- **Assignment**
Every line of the records below that holds the word "машини" belongs in the answer.

##############################

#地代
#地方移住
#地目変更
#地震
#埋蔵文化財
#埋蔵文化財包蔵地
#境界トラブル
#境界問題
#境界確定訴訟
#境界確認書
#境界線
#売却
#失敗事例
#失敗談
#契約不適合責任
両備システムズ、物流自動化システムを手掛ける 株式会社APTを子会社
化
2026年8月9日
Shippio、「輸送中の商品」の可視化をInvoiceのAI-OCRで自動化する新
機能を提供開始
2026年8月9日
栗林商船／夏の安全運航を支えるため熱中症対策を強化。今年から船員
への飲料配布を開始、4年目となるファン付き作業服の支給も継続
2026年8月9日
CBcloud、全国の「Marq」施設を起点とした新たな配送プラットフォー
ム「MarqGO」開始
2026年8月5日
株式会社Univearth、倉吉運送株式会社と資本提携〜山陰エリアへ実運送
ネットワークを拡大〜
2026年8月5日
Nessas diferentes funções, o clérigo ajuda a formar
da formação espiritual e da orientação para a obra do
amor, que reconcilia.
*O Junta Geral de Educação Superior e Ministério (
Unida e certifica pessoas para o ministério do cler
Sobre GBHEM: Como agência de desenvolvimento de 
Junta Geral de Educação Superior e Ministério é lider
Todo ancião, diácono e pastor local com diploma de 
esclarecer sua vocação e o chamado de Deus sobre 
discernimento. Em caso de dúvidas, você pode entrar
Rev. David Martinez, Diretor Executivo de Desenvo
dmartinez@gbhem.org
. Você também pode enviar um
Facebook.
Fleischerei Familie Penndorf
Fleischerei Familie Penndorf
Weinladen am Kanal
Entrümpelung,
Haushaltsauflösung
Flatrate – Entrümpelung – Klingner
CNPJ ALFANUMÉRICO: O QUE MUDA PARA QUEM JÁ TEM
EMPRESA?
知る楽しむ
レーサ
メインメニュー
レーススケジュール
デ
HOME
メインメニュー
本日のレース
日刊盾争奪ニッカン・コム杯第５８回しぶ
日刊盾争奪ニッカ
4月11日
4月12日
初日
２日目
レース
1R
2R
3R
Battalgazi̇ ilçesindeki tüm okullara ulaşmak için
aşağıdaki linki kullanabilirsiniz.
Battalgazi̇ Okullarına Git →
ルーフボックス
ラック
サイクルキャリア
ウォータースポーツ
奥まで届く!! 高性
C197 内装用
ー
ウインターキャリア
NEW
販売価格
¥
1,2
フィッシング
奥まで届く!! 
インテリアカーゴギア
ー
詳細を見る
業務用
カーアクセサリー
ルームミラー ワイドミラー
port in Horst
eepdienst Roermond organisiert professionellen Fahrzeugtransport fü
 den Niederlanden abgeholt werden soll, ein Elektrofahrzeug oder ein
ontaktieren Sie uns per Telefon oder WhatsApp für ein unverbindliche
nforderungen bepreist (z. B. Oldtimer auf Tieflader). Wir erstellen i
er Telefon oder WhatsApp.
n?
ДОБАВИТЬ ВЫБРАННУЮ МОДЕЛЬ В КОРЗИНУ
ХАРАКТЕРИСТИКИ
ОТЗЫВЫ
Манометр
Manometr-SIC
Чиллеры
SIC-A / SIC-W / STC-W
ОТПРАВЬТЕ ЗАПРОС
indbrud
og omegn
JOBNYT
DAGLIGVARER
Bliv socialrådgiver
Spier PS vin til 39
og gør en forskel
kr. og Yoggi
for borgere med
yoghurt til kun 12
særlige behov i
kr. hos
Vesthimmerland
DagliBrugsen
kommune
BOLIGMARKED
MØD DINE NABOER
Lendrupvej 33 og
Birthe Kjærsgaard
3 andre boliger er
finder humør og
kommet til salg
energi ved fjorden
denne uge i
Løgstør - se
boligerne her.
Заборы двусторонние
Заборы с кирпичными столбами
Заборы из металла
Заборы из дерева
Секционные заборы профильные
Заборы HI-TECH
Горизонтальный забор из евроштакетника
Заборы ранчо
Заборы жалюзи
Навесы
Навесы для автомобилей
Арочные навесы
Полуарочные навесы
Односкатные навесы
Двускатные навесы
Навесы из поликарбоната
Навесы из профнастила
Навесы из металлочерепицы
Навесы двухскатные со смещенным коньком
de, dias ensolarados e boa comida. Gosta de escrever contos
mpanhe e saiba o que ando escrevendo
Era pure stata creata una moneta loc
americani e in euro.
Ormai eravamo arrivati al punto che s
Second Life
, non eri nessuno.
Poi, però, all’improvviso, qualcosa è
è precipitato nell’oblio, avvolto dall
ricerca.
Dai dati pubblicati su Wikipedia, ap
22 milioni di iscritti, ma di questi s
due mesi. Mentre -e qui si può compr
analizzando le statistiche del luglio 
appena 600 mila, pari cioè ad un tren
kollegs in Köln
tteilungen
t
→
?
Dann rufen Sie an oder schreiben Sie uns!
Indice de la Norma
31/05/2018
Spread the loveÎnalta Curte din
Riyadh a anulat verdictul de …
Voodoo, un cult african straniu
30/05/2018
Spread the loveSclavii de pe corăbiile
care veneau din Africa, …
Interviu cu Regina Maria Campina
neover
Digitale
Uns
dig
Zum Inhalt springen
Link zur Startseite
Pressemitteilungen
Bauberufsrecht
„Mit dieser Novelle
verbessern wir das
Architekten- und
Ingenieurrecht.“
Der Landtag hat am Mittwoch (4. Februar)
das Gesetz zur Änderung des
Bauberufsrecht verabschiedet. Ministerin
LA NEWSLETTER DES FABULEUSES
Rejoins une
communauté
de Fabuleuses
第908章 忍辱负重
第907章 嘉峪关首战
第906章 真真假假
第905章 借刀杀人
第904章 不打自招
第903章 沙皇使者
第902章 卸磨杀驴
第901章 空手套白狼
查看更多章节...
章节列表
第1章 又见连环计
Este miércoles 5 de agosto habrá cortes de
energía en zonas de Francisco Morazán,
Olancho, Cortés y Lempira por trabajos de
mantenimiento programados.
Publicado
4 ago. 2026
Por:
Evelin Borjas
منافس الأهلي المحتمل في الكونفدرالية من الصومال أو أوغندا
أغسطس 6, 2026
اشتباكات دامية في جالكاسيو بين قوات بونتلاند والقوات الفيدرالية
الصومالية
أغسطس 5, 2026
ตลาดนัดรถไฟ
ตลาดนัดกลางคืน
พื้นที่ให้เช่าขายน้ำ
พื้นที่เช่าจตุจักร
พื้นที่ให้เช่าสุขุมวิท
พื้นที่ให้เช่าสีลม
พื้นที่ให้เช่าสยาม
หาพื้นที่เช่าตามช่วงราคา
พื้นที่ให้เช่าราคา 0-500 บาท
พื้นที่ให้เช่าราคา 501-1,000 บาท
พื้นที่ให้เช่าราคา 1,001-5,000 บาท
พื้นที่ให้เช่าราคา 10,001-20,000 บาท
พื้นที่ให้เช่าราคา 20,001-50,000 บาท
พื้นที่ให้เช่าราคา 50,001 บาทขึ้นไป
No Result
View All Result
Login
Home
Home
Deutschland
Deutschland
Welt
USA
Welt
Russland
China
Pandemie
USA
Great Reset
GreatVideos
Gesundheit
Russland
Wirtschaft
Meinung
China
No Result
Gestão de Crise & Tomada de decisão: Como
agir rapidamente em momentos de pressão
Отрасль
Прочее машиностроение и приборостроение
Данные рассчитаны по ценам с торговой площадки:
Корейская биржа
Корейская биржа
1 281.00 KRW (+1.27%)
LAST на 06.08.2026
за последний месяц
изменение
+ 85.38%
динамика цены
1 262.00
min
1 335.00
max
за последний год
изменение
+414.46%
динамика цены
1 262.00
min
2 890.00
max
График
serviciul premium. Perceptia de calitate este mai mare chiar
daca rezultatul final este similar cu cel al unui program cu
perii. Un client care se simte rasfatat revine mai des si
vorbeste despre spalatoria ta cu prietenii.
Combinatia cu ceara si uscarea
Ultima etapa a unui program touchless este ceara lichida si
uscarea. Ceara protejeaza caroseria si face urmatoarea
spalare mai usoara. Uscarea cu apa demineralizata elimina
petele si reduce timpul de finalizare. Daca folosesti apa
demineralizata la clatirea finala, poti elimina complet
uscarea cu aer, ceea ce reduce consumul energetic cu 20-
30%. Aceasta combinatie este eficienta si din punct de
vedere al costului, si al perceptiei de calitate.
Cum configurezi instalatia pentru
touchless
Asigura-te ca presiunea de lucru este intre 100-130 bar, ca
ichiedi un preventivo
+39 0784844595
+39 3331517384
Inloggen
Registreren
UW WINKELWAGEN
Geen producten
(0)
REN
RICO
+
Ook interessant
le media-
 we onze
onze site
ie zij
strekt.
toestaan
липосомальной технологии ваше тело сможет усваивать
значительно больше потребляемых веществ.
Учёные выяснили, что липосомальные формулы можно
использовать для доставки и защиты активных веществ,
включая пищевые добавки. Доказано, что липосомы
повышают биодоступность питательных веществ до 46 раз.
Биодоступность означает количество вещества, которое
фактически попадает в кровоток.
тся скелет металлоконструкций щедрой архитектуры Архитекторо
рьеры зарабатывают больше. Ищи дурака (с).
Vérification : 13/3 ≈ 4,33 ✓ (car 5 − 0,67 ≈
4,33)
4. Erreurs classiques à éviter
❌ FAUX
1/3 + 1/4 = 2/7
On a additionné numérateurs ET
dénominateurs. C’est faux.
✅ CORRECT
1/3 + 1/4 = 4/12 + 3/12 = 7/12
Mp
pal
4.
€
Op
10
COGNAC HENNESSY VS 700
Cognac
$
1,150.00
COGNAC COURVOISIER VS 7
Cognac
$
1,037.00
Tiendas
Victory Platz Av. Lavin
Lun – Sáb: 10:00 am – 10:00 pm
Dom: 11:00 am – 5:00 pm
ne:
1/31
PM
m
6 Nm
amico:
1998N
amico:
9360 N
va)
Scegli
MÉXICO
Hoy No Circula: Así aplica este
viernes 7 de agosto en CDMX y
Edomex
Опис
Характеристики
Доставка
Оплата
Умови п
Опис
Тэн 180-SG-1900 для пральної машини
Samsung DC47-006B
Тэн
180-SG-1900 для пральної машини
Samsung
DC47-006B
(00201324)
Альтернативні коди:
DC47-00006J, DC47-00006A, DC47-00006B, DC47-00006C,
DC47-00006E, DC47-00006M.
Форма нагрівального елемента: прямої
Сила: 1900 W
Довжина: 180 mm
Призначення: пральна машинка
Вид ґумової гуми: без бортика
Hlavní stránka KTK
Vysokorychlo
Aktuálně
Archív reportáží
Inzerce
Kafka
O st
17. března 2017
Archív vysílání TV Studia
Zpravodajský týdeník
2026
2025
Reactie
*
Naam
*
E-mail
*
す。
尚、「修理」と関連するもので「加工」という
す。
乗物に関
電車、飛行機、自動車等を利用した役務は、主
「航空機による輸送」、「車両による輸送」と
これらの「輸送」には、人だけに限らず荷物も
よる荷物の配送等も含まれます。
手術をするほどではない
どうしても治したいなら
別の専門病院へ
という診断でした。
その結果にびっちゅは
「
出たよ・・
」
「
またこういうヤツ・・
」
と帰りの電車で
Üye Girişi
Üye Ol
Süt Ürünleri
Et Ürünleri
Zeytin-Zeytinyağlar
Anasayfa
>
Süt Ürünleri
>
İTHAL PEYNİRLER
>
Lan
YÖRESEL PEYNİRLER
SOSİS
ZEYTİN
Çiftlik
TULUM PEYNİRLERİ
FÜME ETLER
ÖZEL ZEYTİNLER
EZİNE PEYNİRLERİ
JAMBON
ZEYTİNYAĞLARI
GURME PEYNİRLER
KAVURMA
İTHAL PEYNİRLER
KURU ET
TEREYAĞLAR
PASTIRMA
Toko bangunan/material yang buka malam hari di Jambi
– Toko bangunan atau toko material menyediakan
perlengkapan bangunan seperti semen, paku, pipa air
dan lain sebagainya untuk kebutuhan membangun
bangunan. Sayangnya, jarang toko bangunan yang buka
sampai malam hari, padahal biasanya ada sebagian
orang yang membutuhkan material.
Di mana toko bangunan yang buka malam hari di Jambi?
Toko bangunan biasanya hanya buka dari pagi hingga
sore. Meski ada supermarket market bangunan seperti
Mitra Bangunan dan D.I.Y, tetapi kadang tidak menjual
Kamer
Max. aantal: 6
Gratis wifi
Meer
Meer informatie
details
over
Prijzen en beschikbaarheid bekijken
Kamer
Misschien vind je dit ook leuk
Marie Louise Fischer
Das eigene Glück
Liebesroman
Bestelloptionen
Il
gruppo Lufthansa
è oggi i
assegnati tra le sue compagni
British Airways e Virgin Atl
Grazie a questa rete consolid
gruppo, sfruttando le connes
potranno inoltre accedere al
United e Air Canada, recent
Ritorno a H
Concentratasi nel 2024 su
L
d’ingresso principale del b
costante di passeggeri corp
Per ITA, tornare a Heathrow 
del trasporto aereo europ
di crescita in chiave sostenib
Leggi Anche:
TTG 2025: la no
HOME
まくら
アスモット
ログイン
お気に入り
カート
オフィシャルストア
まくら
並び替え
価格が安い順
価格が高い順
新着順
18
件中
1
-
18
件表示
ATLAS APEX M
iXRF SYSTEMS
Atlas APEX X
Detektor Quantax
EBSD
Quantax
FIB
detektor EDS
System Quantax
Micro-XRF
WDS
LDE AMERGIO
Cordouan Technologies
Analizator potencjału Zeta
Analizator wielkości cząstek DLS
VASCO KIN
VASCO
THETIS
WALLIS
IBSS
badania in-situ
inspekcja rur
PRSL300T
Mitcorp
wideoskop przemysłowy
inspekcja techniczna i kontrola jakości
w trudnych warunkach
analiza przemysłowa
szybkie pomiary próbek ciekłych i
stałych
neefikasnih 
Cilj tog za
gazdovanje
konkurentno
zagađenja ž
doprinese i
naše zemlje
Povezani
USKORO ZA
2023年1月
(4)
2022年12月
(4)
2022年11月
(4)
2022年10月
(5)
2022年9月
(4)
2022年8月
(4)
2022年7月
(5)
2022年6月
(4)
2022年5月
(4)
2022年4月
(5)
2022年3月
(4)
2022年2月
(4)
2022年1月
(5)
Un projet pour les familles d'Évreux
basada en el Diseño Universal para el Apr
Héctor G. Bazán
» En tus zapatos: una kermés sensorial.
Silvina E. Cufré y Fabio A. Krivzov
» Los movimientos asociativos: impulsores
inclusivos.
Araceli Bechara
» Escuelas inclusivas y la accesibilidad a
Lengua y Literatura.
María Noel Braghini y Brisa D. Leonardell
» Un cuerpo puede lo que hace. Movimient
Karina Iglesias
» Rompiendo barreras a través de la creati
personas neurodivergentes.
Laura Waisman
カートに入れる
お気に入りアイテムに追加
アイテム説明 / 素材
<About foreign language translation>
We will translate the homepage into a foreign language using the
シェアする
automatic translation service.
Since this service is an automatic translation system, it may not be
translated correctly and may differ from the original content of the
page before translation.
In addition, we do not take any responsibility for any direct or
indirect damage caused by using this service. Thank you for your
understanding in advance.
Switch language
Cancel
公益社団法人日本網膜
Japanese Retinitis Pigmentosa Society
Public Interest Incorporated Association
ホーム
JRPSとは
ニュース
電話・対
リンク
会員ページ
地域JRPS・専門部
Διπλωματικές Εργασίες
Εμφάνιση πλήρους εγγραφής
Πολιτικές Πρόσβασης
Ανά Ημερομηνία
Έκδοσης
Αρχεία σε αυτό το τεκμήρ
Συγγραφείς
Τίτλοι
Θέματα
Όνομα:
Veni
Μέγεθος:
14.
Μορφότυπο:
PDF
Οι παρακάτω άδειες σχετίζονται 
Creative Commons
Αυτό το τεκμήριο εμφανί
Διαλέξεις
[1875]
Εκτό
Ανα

##############################

- **Exercise result**
Тэн 180-SG-1900 для пральної машини
180-SG-1900 для пральної машини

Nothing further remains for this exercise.